Rudolph Libbe Inc., design-builder of First Solar’s existing plants in northeast Ohio, confirmed that it will also lead the Alabama project.

The plant is part of First Solar's plan, announced in August, to expand domestic production of its thin-film solar modules by more than 10 GW., following passage of the Inflation Reduction Act, which provides tax credits for both domestic production and use of clean energy components. First Solar's efforts also include increasing capacity at its Ohio plants—including a new $680-million, 1.8-million-sq-ft facility in Lake Township set to finish  in the first half of 2023. A $270-million research and development center in Perrysburg, Ohio, is also planned.

The firm, which is the only U.S.-based company among the world’s 10 largest solar manufacturers, also operates production facilities in Malaysia and Vietnam. 

A spokesman for power producer Tennessee Valley Authority said it began working with First Solar about 8 months ago to identify sites in its territory that could meet the company’s extremely quick timeline to production, adding that the Alabama location has a strong labor force and proximity to transportation to move raw materials and finished panels.

First Solar Company CEO Mark Widmer said the Alabama and Ohio projects “will form part of the industrial foundation that helps ensure [the clean energy] transition is powered by American innovation and ingenuity.”

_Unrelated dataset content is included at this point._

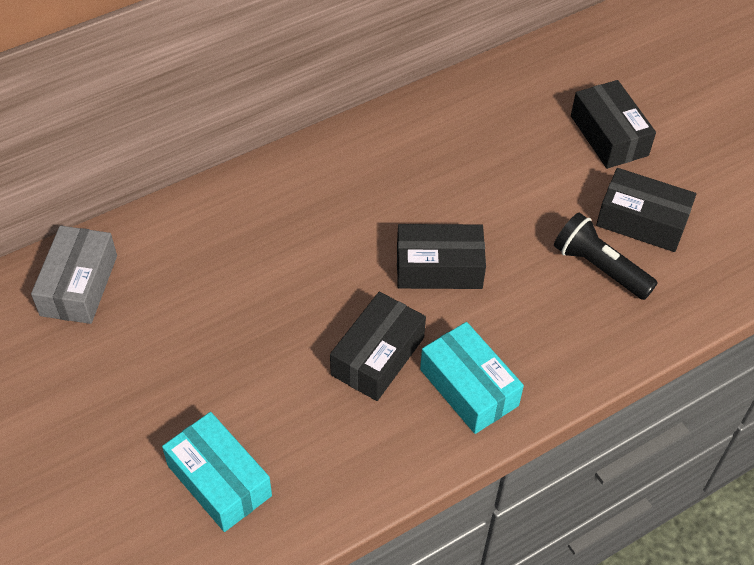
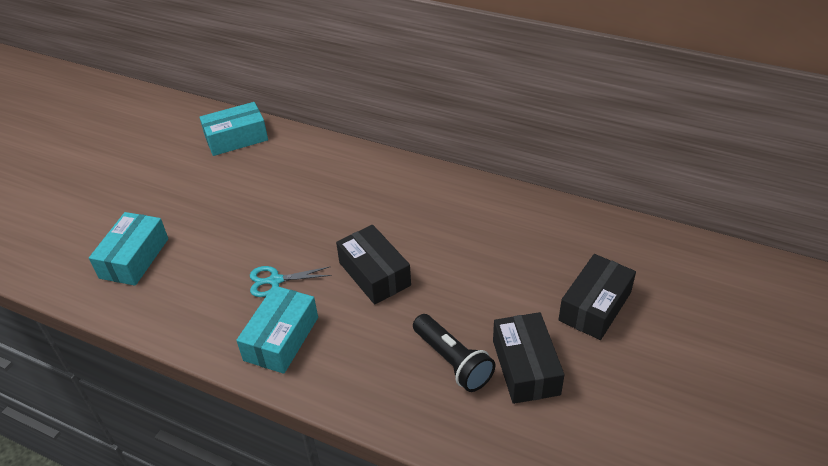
camera: 60 degrees right, 10 degrees down
grey box [31,226,117,324] -> turquoise box [199,102,268,156]
black box [330,292,426,401] -> turquoise scissors [250,266,332,297]
black flashlight [554,212,658,300] -> black flashlight turned 135 degrees clockwise [413,314,495,392]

Italian utility Enel also is taking advantage of the federal incentives, with its just announced plan to build a 3 GW solar PV cell and panel plant in the U.S. to support creation of a North American supply chain and to produce more efficient components. A site for the facility, which the firm says will be scalable to 6 GW of annual capacity, is expected by year end, with construction to start next year and production by the end of 2024.

“Recent policy tailwinds from the [law] have served as a catalyst for our solar manufacturing ambitions in the U.S, Enrico Viale, head of Enel’s North America operations, said in a statement.

The company is building a similar size plant in Sicily, which is plans to commission by July 2024, making it Europe’s largest gigawatt scale factory producing high performance bifacial PV modules. That plant is expected to cost close to $650 million, but the U.S. project is at $1 billion or more.

U.S. solar PV installations are projected to grow from 16 GW in 2022 to 41 GW by the end of 2025, says a study by Wood Mackenzie.

In October, Mission Solar Energy also said it would increase capacity at its 246,000-sq-ft San Antonio solar panel facility by 1 GW over the next two years. The program will get underway with the immediate addition of a 300-MW annual production line. 

Several solar projects were already underway prior to the law's passage, including South Korea-owned Hanwha Qcells’ 1.4-GW expansion of its Dalton, Ga., production facility set to finish next year. It also is exploring locations in the southeast and Texas for another manufacturing plant.


Tesla's Solar Outlook

Meanwhile, manufacturer Tesla would not confirm or deny recent press reports that it is exiting the solar installation business. “Tesla has canceled solar projects en masse across the US as the company says that it is shutting down its solar operations in some markets,” online publisher Electrek said in a Nov. 10 report. Solar customer told Electrek that they had received emails from Tesla cancelling their projects.

In its Oct. 19 third-quarter earnings report, Tesla said it deployed 248 MW of solar energy systems so far this year, with a total of 94 MW in the quarter, down from 106 MW in the previous quarter.

In an October federal filing Tesla said it is "currently focused on ramping production of energy storage products, improving our Solar Roof installation capability and efficiency, and increasing market share of retrofit and new build solar energy systems.”

It also stated commitment to growing its retrofit solar energy business, hiring new installers and collaborating with real estate developers and builders. “As these product lines grow, we will have to maintain adequate battery cell supply for our energy storage products and hire additional personnel, particularly skilled electricians, to support the ramp of Solar Roof,” the company said.